The paper demonstrates the strength of VIMA in terms of scalability, data efficiency, and robustness. VIMA outperforms other models in zero-shot generalization tasks and shows stronger performance with less training data. It also showcases an impressive robustness towards detection inaccuracies. But I think the benchmark framework for multimodal robot learning is more important cause it can be cosidered as a foundation of standard benchmark toolkit.
The weaknesses of this paper is that although it proves VIMA can handle variable-length object sequences, the impact on performance is not reflected. In the other hand, altought It proves to have a strong zero-shot generalization. It success rate is around 50% which is not very ideal. So there is still a large room for improvement.
The author of this paper open-source the simulation environment, training dataset, algorithm code, and pretrained model checkpoints to ensure reproducibility.
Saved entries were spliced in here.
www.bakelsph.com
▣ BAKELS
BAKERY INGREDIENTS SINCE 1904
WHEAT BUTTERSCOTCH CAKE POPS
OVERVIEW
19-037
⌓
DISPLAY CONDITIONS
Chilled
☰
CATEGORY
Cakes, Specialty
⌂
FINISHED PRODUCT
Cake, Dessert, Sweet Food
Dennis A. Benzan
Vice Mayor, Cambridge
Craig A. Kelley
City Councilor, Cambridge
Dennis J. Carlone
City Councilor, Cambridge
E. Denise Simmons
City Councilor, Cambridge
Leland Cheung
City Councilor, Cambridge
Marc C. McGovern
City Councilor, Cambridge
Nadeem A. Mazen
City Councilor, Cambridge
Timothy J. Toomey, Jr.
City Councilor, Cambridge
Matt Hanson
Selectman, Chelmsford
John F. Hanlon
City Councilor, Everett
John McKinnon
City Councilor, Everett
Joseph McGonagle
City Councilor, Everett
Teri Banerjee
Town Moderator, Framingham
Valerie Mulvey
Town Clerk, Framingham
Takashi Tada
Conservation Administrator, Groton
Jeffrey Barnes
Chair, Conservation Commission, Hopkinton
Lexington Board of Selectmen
So I believe the reproducibility of this paper should be high if there were enough computational resources.
The paper is well-structured and clear. Author first introduce overall characterristics of VIMA and VIMA benchmark. Then detailed introducing the design concept and methods used in VIMA. Finally using its benchmark suite to test the performance of the model. They do a lot of experiments to test impact on different aspects.
RT-2: Vision-Language-Action Models Transfer Web Knowledge to Robotic Control (third paper)
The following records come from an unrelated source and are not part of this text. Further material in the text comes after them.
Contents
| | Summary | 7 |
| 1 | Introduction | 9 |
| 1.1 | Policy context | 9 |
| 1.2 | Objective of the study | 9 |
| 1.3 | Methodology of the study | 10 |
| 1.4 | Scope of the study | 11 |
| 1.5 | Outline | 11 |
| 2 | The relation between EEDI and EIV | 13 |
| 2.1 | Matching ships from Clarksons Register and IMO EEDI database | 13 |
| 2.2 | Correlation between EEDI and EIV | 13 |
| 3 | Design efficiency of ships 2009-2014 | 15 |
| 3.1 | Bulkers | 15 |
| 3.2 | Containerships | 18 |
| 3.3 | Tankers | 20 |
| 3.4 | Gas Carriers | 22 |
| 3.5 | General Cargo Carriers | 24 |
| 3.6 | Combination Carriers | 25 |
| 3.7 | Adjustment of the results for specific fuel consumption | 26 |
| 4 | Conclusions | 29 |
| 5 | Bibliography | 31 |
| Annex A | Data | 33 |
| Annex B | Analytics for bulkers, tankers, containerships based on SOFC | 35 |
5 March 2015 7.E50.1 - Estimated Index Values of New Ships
The paper introduces Vision-Language-Action (VLA) models, a novel method of integrating pretrained vision-language models trained on abundant web-scale data into end-to-end robotic control. Many other works that use LLM for robots only use LLM for instruction decomposition (such as first paper); the robot then generates action information based on the decomposed instructions (for example, if you want the robot to get a bottle of Coke, the LLM only decomposes and tells the robot “first open the refrigerator door”, “then take out the Coke” these two more specific instructions). Here, the authors use LLM to directly generate action sequences, omitting the intermediate steps. Its idea seems like more unified for image, text and robot action control. Compared to the previous two articles, it make the output of robot control a direct generated token of the modal just like text generated from LLM. It obviously more efficient from an intuitive point of view.
- The work addresses a critical gap in bridging high-level language and vision knowledge with low-level robotic actions, presenting a unique pathway for enhancing robot operations.
- The approach integrates the benefits of large-scale pretraining on language and vision-language data from the web. This promises improved generalization and the emergence of new capabilities in the robotic domain.
- The strategy of representing actions as text tokens is innovative and allows for a straightforward blending of natural language responses and robotic actions.
RT2, as a VLA, its emergent capabilities only manifest in aspects related to VLMs, but it cannot realize new skills at the physical level and is still limited by the skill categories in the dataset. The authors hope to use some new data collection methods to expand skills in the future, such as learning from videos.
Using VLA for real-time control of robots, the frequency is still not high enough. Later, it can be achieved by quantizing and distilling the model to deploy it on lower-cost hardware platforms, while performing higher-frequency inference.
The approach of representing robot actions as text tokens and incorporating them directly into the training set is unique and innovative. It makes the training of robot model just like the training of the existing language model, making use of the existing training results.
The conclusion of this paper is validated by experimental results, and it is logically clear and correctly formatted.